On Tuesday, some 58% of voters cast in favour of Proposition 22 as Americans voted for their next president. The passing of Prop 22 means gig economy workers at Uber, Lyft and other tech companies will not be entitled to minimum wages, healthcare and other work benefits granted to those classified as employed.
The ballot measure – a direct referendum on a specific issue – is the most expensive in state history. The tech companies supporting it, which also include delivery firm DoorDash, outspent labour unions by approximately $220m to $20m.
The vote was seen as a key moment for the future of the gig economy, with the result marking a major victory for the business models of Uber and Lyft.
In 2019 the Supreme Court passed a labour law called AB5 that reclassified gig economy workers as employees.
In a statement, the Yes on Prop 22 campaign called it “a win for drivers across California”.
The campaign had argued that drivers preferred to be classed as independent contractors because of the flexibility it provides.
Opponents of Proposition 22 argued that gig workers did not have complete flexibility due to conditions Uber and Lyft put on drivers, such as requiring them to be active on the app for a minimum period of time.

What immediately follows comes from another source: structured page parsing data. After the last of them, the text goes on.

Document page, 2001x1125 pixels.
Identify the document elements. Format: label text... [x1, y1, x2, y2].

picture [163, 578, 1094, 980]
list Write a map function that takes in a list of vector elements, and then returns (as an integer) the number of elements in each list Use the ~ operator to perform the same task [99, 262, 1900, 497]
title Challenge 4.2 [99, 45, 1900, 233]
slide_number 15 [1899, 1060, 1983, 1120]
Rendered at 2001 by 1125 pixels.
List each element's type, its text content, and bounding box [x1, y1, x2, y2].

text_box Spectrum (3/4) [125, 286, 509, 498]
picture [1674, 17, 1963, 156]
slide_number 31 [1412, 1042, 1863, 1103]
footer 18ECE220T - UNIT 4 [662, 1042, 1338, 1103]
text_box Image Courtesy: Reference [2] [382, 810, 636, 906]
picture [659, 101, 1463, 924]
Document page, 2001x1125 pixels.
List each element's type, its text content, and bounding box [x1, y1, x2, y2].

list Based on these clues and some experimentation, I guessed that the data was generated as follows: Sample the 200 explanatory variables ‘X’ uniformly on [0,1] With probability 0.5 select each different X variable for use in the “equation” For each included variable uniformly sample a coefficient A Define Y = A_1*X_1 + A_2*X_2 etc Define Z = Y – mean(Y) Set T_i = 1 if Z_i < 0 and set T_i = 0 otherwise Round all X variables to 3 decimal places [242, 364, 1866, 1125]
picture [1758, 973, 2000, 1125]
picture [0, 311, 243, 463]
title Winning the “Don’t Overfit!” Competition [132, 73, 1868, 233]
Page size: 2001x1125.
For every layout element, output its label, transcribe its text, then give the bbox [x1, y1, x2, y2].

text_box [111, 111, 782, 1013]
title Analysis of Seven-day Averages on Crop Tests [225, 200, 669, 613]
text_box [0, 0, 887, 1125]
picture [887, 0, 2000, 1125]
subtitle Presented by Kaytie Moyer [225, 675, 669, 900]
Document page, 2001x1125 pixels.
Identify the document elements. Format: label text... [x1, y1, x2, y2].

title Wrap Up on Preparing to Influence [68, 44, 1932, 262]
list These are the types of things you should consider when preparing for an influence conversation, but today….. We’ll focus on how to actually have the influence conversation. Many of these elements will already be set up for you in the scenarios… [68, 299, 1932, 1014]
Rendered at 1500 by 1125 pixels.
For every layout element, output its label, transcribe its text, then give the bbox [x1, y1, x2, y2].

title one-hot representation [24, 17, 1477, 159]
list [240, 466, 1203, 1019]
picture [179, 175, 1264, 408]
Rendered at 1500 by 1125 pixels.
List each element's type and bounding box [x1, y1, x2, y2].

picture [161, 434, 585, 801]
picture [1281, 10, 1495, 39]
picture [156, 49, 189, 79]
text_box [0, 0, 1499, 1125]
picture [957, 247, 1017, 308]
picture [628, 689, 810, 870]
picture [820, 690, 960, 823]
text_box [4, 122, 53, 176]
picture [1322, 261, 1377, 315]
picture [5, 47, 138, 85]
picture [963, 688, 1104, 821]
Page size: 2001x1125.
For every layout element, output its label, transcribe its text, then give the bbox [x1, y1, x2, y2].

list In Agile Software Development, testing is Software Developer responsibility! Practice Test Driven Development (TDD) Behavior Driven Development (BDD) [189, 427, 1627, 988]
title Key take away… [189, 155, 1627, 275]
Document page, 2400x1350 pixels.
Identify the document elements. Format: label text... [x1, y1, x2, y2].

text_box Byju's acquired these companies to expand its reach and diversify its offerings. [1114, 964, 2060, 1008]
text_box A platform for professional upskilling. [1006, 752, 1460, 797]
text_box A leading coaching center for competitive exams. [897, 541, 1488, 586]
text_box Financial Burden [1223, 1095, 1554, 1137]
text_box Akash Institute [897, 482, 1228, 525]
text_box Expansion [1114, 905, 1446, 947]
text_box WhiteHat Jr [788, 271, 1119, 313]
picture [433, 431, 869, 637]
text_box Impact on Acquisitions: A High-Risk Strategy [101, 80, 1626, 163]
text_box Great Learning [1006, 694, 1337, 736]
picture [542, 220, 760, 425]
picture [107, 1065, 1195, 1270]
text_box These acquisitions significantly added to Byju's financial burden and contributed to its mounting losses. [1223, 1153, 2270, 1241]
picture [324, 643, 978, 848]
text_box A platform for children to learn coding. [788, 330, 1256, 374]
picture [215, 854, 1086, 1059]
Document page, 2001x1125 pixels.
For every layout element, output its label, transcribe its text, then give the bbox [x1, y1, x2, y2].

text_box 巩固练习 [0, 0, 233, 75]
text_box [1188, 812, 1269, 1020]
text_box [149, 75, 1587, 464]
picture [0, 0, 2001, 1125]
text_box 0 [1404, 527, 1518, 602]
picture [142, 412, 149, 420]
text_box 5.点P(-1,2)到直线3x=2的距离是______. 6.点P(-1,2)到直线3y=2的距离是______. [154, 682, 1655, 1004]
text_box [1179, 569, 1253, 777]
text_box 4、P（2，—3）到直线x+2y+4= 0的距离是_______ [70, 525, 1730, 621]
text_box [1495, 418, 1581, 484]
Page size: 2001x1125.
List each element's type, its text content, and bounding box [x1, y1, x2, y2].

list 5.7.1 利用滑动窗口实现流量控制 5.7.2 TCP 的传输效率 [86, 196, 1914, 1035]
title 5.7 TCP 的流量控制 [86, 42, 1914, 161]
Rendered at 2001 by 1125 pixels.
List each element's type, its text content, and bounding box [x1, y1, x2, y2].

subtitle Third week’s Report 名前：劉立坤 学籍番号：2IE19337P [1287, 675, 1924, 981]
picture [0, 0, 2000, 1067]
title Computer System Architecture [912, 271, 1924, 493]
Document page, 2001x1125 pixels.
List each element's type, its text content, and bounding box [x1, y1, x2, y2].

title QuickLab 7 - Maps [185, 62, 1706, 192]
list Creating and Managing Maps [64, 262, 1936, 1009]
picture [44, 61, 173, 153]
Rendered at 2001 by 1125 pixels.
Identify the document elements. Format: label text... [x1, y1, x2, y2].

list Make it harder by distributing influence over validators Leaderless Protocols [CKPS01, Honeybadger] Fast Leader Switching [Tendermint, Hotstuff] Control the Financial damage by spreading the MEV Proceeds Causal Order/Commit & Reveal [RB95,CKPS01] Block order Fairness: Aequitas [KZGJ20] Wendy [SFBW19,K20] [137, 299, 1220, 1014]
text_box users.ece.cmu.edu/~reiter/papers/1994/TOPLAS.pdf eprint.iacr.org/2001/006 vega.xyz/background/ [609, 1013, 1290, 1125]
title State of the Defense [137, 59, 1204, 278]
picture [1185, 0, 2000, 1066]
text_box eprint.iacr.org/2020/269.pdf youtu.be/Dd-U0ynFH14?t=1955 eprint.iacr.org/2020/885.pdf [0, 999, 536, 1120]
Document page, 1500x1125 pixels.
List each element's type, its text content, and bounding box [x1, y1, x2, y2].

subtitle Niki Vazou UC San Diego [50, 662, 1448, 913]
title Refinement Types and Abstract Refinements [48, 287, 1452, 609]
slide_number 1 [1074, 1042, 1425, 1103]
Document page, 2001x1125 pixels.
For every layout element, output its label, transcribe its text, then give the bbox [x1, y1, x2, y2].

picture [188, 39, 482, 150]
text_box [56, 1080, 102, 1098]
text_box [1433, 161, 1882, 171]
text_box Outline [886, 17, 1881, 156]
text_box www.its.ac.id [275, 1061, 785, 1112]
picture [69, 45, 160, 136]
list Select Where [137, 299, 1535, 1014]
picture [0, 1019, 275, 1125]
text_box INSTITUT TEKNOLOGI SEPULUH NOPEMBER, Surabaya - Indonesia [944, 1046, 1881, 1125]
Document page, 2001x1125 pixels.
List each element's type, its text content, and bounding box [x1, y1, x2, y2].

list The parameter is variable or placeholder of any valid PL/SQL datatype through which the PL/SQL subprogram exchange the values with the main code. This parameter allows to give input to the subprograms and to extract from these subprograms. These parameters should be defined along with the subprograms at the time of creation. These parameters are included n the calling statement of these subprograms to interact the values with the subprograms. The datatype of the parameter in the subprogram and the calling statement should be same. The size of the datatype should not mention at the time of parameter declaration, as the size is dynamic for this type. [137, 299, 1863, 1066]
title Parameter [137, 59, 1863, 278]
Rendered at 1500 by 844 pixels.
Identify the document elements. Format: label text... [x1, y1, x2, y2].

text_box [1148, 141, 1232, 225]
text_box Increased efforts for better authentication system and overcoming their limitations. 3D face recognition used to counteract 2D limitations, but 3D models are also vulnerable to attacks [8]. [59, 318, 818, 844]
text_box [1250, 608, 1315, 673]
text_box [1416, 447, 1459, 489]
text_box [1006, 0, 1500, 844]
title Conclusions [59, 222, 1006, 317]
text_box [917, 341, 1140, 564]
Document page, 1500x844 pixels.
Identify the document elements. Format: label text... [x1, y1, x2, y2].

Campaign group Gig Workers Are Voting No On Prop 22 said it was “a loss for our democracy that could open the door to other attempts by corps to write their own laws”.
Proposition 22 will give gig workers some additional benefits, but critics argue these are not comparable to those received by employees.
Uber and Lyft previously threatened to pull out of the California market, arguing that classifying drivers as employees would make their running costs unsustainable.
The Silicon Valley firms are yet to make a profit despite bringing in billions of dollars in revenue. Their revenues have been further hampered by the coronavirus pandemic as rider volume plummeted during lockdown restrictions.